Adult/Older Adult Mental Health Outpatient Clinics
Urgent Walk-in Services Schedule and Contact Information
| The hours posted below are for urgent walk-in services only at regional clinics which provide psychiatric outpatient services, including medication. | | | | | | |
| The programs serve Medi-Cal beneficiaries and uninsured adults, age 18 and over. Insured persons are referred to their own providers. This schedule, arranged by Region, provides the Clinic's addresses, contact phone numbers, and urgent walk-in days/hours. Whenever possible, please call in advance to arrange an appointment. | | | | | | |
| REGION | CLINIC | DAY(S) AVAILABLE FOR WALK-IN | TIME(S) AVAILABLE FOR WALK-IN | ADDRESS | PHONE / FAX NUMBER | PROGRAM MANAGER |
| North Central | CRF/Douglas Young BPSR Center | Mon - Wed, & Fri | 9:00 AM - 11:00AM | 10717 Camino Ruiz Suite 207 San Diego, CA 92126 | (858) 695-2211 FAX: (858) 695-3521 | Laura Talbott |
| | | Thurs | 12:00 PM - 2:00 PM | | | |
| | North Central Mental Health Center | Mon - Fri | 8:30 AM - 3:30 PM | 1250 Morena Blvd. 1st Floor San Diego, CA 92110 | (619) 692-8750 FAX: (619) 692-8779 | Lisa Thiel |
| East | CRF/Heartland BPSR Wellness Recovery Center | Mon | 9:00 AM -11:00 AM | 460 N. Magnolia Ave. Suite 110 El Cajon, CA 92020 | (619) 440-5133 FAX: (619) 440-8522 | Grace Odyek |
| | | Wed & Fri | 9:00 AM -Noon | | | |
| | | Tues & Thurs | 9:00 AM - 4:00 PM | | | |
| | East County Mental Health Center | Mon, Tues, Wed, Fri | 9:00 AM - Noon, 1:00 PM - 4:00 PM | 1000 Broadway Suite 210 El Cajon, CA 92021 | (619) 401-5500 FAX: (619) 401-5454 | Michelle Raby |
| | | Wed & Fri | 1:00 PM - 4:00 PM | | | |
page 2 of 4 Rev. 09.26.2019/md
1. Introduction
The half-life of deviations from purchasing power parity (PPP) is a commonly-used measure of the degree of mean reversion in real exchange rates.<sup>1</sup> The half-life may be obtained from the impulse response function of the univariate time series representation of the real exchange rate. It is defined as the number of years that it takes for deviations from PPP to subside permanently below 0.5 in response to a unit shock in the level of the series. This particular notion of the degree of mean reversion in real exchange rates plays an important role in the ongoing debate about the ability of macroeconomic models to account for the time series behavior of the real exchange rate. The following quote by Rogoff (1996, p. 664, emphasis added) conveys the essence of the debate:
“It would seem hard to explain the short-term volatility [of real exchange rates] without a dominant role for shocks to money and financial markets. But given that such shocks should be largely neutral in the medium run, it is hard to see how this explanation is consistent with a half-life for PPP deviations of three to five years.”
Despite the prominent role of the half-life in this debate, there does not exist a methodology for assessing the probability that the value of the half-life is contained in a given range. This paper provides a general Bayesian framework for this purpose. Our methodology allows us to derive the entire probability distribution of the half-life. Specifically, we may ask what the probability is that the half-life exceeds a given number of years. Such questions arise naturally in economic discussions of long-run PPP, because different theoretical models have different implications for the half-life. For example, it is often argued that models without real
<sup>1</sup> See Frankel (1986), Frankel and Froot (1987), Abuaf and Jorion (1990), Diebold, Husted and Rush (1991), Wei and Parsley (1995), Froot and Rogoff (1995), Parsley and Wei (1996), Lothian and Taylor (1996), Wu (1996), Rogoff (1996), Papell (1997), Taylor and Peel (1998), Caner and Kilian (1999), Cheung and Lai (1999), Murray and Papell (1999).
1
▬▬▬▬▬▬
Transcribe the records exactly as they appear.

Finished task:
Adult/Older Adult Mental Health Outpatient Clinics
Urgent Walk-in Services Schedule and Contact Information
| The hours posted below are for urgent walk-in services only at regional clinics which provide psychiatric outpatient services, including medication. | | | | | | |
| The programs serve Medi-Cal beneficiaries and uninsured adults, age 18 and over. Insured persons are referred to their own providers. This schedule, arranged by Region, provides the Clinic's addresses, contact phone numbers, and urgent walk-in days/hours. Whenever possible, please call in advance to arrange an appointment. | | | | | | |
| REGION | CLINIC | DAY(S) AVAILABLE FOR WALK-IN | TIME(S) AVAILABLE FOR WALK-IN | ADDRESS | PHONE / FAX NUMBER | PROGRAM MANAGER |
| North Central | CRF/Douglas Young BPSR Center | Mon - Wed, & Fri | 9:00 AM - 11:00AM | 10717 Camino Ruiz Suite 207 San Diego, CA 92126 | (858) 695-2211 FAX: (858) 695-3521 | Laura Talbott |
| | | Thurs | 12:00 PM - 2:00 PM | | | |
| | North Central Mental Health Center | Mon - Fri | 8:30 AM - 3:30 PM | 1250 Morena Blvd. 1st Floor San Diego, CA 92110 | (619) 692-8750 FAX: (619) 692-8779 | Lisa Thiel |
| East | CRF/Heartland BPSR Wellness Recovery Center | Mon | 9:00 AM -11:00 AM | 460 N. Magnolia Ave. Suite 110 El Cajon, CA 92020 | (619) 440-5133 FAX: (619) 440-8522 | Grace Odyek |
| | | Wed & Fri | 9:00 AM -Noon | | | |
| | | Tues & Thurs | 9:00 AM - 4:00 PM | | | |
| | East County Mental Health Center | Mon, Tues, Wed, Fri | 9:00 AM - Noon, 1:00 PM - 4:00 PM | 1000 Broadway Suite 210 El Cajon, CA 92021 | (619) 401-5500 FAX: (619) 401-5454 | Michelle Raby |
| | | Wed & Fri | 1:00 PM - 4:00 PM | | | |
page 2 of 4 Rev. 09.26.2019/md
1. Introduction
The half-life of deviations from purchasing power parity (PPP) is a commonly-used measure of the degree of mean reversion in real exchange rates.<sup>1</sup> The half-life may be obtained from the impulse response function of the univariate time series representation of the real exchange rate. It is defined as the number of years that it takes for deviations from PPP to subside permanently below 0.5 in response to a unit shock in the level of the series. This particular notion of the degree of mean reversion in real exchange rates plays an important role in the ongoing debate about the ability of macroeconomic models to account for the time series behavior of the real exchange rate. The following quote by Rogoff (1996, p. 664, emphasis added) conveys the essence of the debate:
“It would seem hard to explain the short-term volatility [of real exchange rates] without a dominant role for shocks to money and financial markets. But given that such shocks should be largely neutral in the medium run, it is hard to see how this explanation is consistent with a half-life for PPP deviations of three to five years.”
Despite the prominent role of the half-life in this debate, there does not exist a methodology for assessing the probability that the value of the half-life is contained in a given range. This paper provides a general Bayesian framework for this purpose. Our methodology allows us to derive the entire probability distribution of the half-life. Specifically, we may ask what the probability is that the half-life exceeds a given number of years. Such questions arise naturally in economic discussions of long-run PPP, because different theoretical models have different implications for the half-life. For example, it is often argued that models without real
<sup>1</sup> See Frankel (1986), Frankel and Froot (1987), Abuaf and Jorion (1990), Diebold, Husted and Rush (1991), Wei and Parsley (1995), Froot and Rogoff (1995), Parsley and Wei (1996), Lothian and Taylor (1996), Wu (1996), Rogoff (1996), Papell (1997), Taylor and Peel (1998), Caner and Kilian (1999), Cheung and Lai (1999), Murray and Papell (1999).
1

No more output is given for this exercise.